Earlier this week I watched Gifted Hands: The Ben Carson Story based on the memoirs of neurosurgeon Ben Carson. The 90-minute video is inspirational and instructive viewing for students, parents, and teachers.
Carson was a black kid from Detroit with a violent temper and the conviction that he was dumb. His mother realized part of Ben’s problem was that he couldn’t see well enough to make out the letters. The school hadn’t figured that out.
When Ben got failing grades, she refused to let him and his brother watch TV until their homework was done. She insisted her sons read two library books a week and write a report on them for her, though she herself could barely read.
Curious about a rock he’d found, Carson read a book about rocks. When he shared his knowledge in science class, he astounded his teacher. More important, Carson realized he wasn’t dumb.

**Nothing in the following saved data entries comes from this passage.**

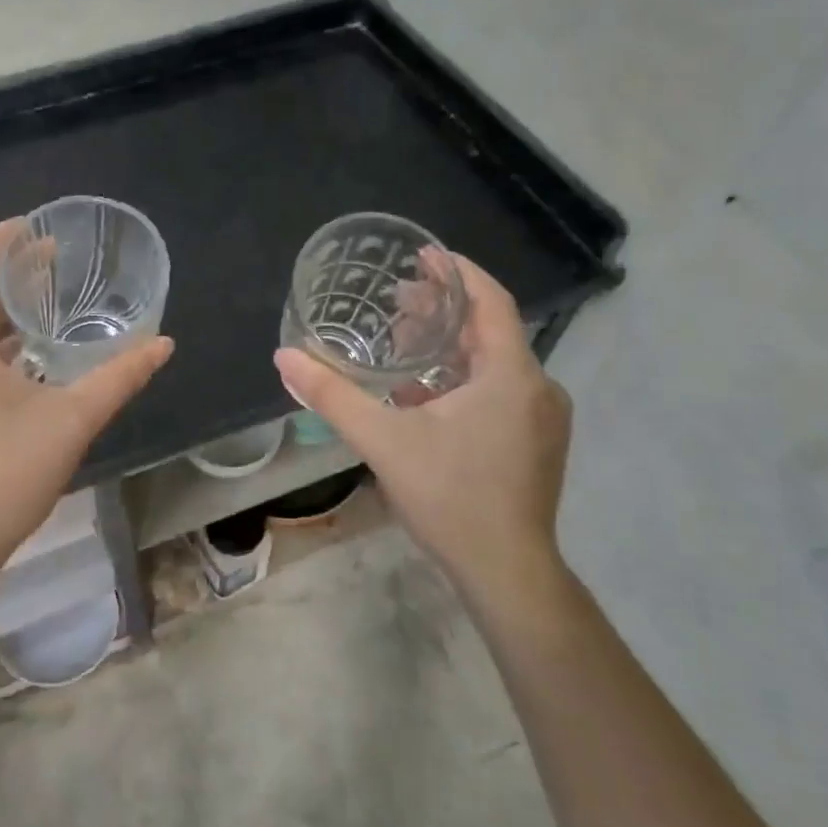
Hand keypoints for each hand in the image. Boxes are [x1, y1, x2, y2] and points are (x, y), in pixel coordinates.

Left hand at [0, 219, 173, 564]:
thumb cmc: (8, 473)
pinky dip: (1, 337)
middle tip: (54, 255)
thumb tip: (163, 344)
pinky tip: (36, 349)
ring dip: (5, 305)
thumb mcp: (73, 419)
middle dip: (9, 270)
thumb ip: (120, 377)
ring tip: (50, 293)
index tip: (34, 224)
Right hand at [274, 256, 570, 591]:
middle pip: (490, 330)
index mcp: (511, 375)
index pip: (491, 301)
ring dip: (451, 346)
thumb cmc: (450, 497)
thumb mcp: (383, 441)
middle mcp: (537, 387)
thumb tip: (284, 357)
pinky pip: (500, 390)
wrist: (506, 572)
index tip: (423, 254)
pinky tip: (424, 394)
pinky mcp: (537, 442)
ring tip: (404, 341)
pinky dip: (463, 378)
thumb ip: (332, 396)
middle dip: (444, 310)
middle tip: (398, 298)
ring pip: (494, 362)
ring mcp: (543, 418)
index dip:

He graduated high school, attended Yale, went on to medical school, and became top pediatric neurosurgeon at Johns Hopkins.
Carson’s memoir is available in paperback, ISBN 0310546516, at many online and storefront retailers.
Watching the video got me thinking about how it could be used as a jumping off place for writing. (I’m working on a collection of nonfiction writing prompts on topics from the ELA curriculum, so almost everything suggests a writing prompt to me.) Here’s one of the writing prompts I came up with:
Ben Carson’s behavior was determined in a large part by the way he viewed himself. When he stopped believing he was stupid and helpless to learn, he began to learn and to be smarter. The idea that self-perception influences behavior is a well-accepted tenet of psychology.
Write an essay in which you discuss how self-perception impacts behavior. In your response, include one example from your personal experience or personal observation, and examples from any two of the following:
- A fictional literary character
- An historical figure
- A sports figure
- A scientist or doctor
- An explorer
- An artist or musician
You’ll find a biography of Carson on the Achievement.org website, where you can hear a podcast by him, see or watch interviews with him, and find lesson plans that pick up on themes from his life.